**PARTS OF THE EXERCISE:**
1. In the post on Brexit and GDP growth, reproduce the passage starting at "The general view" and ending at "cheap low-productivity immigration.".
2. According to the post on Brexit and GDP growth, why is Brexit generally seen as largely neutral? Answer in one to three sentences.
3. Turn the paragraph of the post on Brexit and GDP growth that begins "So the predicted Armageddon" into a short bulleted list that keeps its main facts.

**TEXT FOR ANALYSIS:**
BEGIN

Quote:
Originally Posted by YOWetal
This is not true. The UK has trailed Eurozone growth and trailed where they would have been without Brexit. Sure Germany has faltered the most though this isn't a brexit story it's self suicide on energy policy and dependence on China (and other factors)
|
Well if we compare from the Brexit referendum in 2016, then the compounded real GDP growth rate in 2016, 2017, 2018, 2019, 2020, 2021, 2022, 2023, and 2024 has been:
- UK: +11.7%
- Eurozone: +12.7%
- Canada: +16.1%
And if we compare from the actual Brexit date in 2020, then the compounded real GDP growth rate in 2020, 2021, 2022, 2023, and 2024 has been:
- UK: +4.32%
- Eurozone: +3.57%
- Canada: +6.51%
So the predicted Armageddon didn't take place. The UK has done slightly worse than the Eurozone since the Brexit referendum, but oddly that was before Brexit actually took place. Since Brexit actually took place, they've done slightly better than the Eurozone.
The general view here is Brexit was largely neutral, because it was overshadowed by much larger phenomenons: Covid-19 and the European energy crisis with Russia's invasion of Ukraine.
Of course the Remainers at the FT will argue that the UK is considerably lower now than what it would have been if the curves from before 2016 had been prolonged, but simply prolonging curves makes me very skeptical. The UK economic growth was unsustainable already before 2016, relying as it did on cheap low-productivity immigration.

END

**EXTRACTED MATERIAL:**
BEGIN

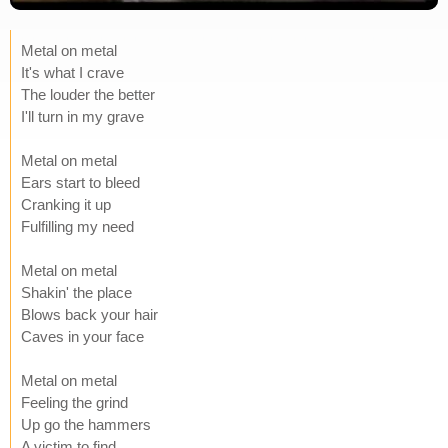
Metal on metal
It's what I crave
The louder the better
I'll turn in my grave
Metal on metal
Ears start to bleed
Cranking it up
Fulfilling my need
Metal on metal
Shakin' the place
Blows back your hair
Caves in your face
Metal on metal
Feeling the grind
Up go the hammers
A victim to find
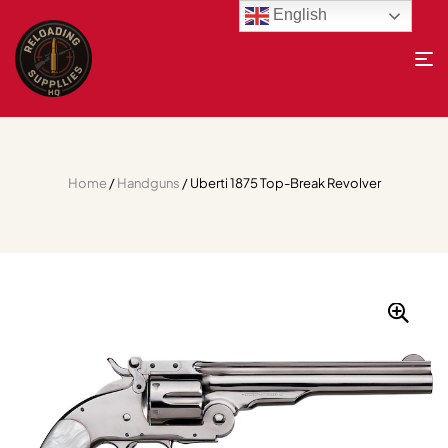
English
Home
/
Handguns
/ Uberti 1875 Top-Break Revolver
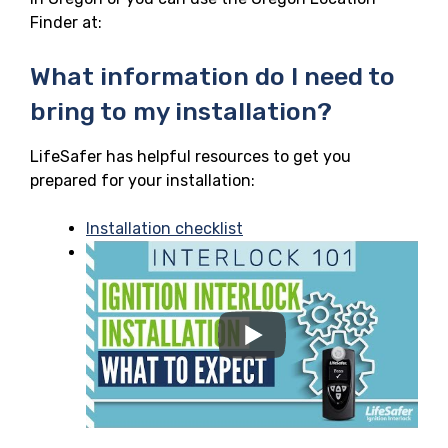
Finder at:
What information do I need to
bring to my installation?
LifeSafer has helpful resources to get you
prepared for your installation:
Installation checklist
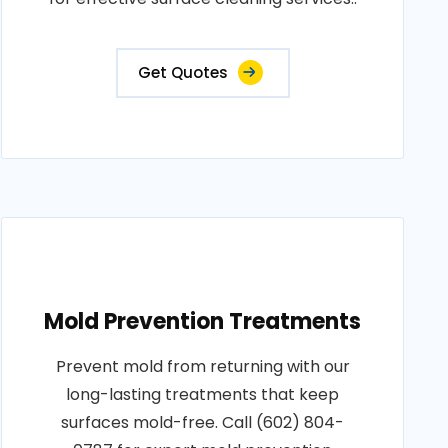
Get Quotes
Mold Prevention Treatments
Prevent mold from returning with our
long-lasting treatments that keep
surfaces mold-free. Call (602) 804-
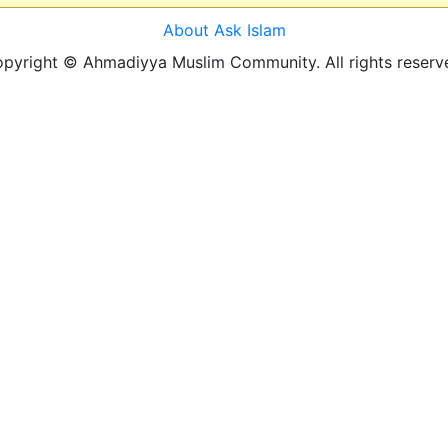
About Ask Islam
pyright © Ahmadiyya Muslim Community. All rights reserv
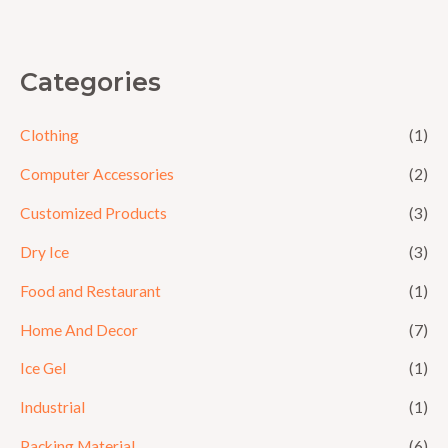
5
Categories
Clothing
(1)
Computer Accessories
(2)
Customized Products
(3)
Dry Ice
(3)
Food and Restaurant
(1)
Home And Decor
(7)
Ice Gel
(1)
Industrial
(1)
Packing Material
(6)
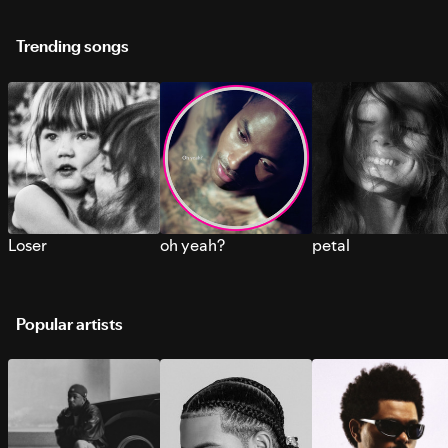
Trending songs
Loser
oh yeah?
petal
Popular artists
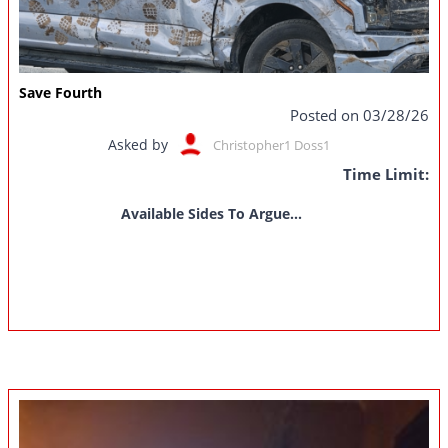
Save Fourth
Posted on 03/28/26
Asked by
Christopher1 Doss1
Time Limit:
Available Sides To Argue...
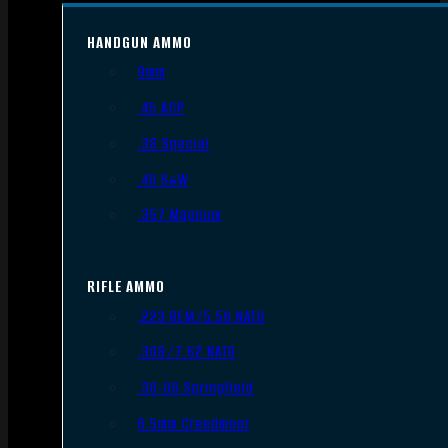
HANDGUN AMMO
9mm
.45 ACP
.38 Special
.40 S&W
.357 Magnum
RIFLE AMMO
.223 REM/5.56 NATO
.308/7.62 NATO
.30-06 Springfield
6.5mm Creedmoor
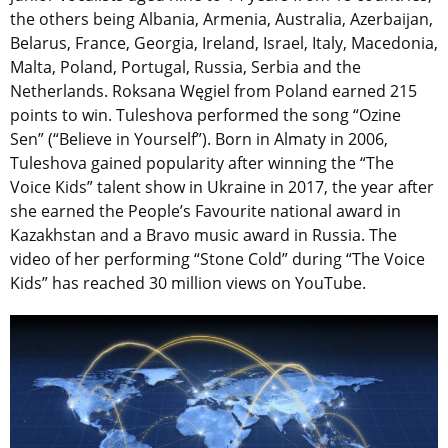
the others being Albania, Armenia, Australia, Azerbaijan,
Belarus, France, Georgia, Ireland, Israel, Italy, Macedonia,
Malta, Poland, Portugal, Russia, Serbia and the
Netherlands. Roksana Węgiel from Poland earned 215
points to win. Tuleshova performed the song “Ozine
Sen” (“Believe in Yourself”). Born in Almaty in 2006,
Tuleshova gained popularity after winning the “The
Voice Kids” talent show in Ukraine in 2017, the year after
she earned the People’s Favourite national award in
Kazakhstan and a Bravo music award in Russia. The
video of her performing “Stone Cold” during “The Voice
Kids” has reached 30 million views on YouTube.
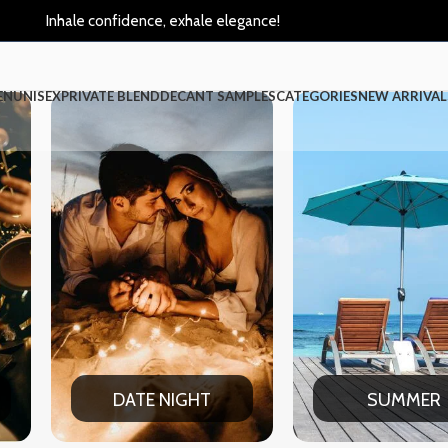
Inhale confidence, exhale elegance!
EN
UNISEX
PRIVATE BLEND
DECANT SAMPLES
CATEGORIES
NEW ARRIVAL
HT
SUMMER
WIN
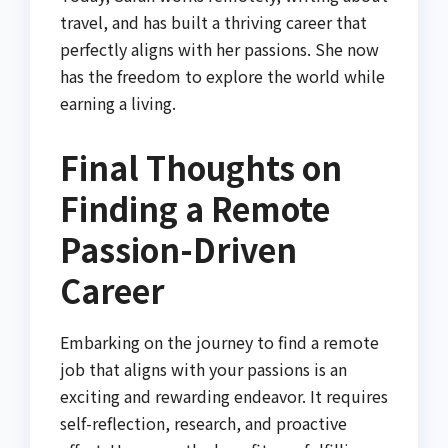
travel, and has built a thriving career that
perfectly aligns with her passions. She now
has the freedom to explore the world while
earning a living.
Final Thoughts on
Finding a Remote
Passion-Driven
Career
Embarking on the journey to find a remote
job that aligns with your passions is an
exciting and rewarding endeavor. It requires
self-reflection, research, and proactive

END
BEGIN

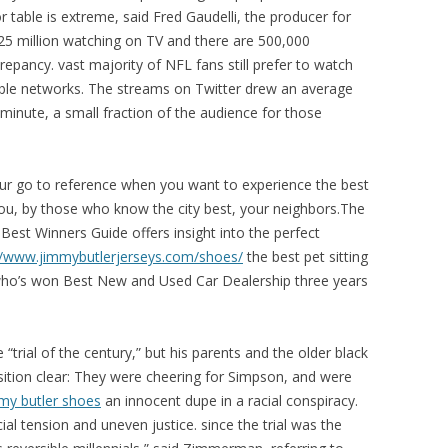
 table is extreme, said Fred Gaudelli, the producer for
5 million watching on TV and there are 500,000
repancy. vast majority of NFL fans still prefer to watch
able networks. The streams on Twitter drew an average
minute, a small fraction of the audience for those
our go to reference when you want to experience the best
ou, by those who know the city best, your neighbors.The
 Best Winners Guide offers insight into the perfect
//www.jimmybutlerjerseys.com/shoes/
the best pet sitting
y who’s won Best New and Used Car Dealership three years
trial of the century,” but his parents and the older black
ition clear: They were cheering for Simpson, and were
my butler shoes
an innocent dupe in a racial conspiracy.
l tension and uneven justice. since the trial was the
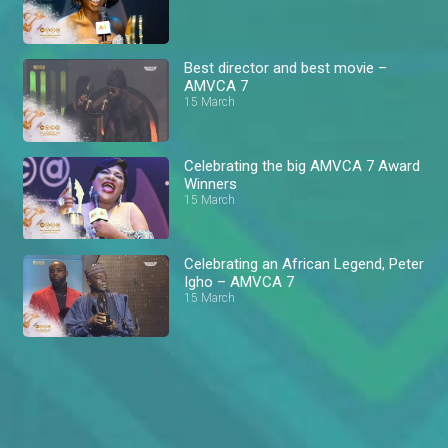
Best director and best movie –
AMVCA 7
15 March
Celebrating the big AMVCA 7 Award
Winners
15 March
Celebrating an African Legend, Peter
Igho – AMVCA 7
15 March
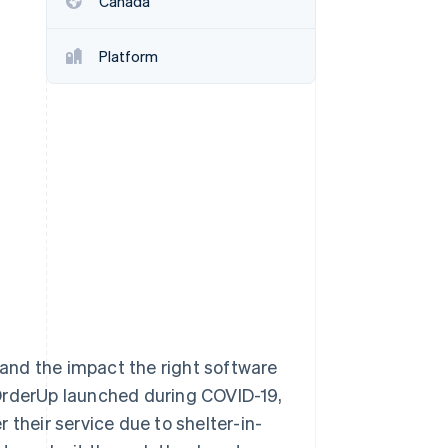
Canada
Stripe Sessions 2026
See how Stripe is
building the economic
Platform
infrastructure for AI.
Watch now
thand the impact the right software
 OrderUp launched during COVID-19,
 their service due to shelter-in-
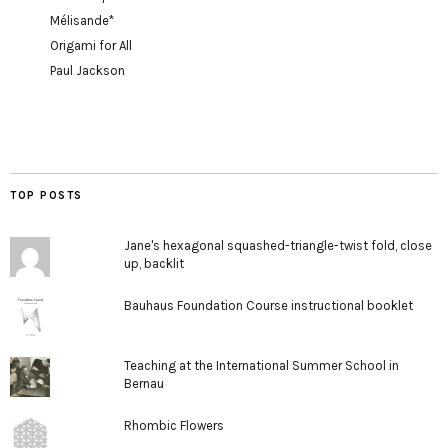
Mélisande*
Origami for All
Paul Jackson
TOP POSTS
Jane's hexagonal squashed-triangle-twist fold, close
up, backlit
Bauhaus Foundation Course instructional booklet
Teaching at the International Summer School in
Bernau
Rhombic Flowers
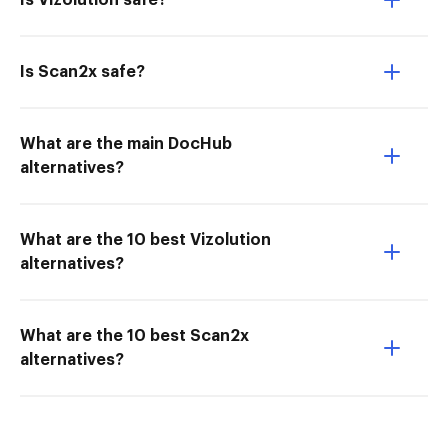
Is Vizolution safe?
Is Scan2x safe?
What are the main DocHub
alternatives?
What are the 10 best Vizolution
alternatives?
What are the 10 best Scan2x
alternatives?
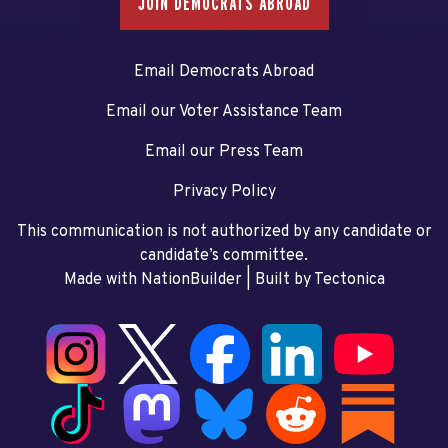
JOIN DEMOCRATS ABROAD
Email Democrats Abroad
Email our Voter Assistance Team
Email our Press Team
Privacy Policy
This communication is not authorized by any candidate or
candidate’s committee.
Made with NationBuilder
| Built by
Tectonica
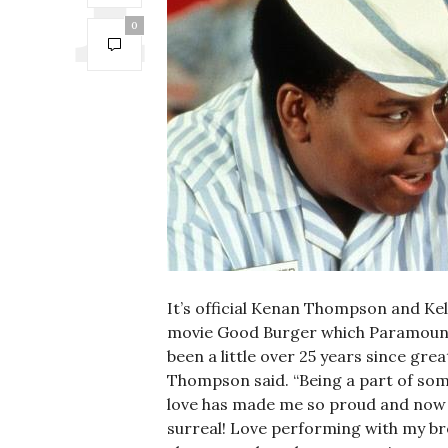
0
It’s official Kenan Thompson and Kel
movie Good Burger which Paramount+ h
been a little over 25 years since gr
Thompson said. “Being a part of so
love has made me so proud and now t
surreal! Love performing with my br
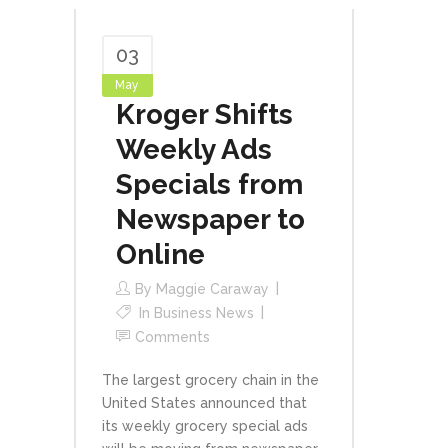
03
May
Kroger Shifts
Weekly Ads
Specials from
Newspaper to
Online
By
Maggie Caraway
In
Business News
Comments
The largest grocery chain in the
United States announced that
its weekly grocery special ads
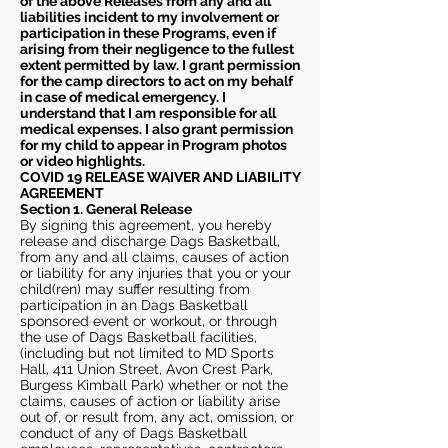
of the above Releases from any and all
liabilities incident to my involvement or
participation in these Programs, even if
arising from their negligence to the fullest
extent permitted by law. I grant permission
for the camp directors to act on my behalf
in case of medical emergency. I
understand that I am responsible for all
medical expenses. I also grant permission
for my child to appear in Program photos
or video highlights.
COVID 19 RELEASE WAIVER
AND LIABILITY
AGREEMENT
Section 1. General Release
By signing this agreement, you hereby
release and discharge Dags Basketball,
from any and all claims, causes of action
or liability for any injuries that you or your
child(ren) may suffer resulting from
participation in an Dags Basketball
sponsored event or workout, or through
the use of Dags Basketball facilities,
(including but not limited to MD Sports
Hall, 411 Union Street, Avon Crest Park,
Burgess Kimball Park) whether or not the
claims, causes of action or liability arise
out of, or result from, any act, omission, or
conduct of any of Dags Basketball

END

**ANSWERS PROVIDED:**
1.
The general view here is Brexit was largely neutral, because it was overshadowed by much larger phenomenons: Covid-19 and the European energy crisis with Russia's invasion of Ukraine.
Of course the Remainers at the FT will argue that the UK is considerably lower now than what it would have been if the curves from before 2016 had been prolonged, but simply prolonging curves makes me very skeptical. The UK economic growth was unsustainable already before 2016, relying as it did on cheap low-productivity immigration.

2. Brexit is seen as largely neutral because much larger phenomena overshadowed it. These were Covid-19 and the European energy crisis that came with Russia's invasion of Ukraine.

3.
- The predicted Armageddon did not take place.
- Since the 2016 referendum, the UK has done slightly worse than the Eurozone, but that was before Brexit actually took place.
- Since Brexit actually took place, the UK has done slightly better than the Eurozone.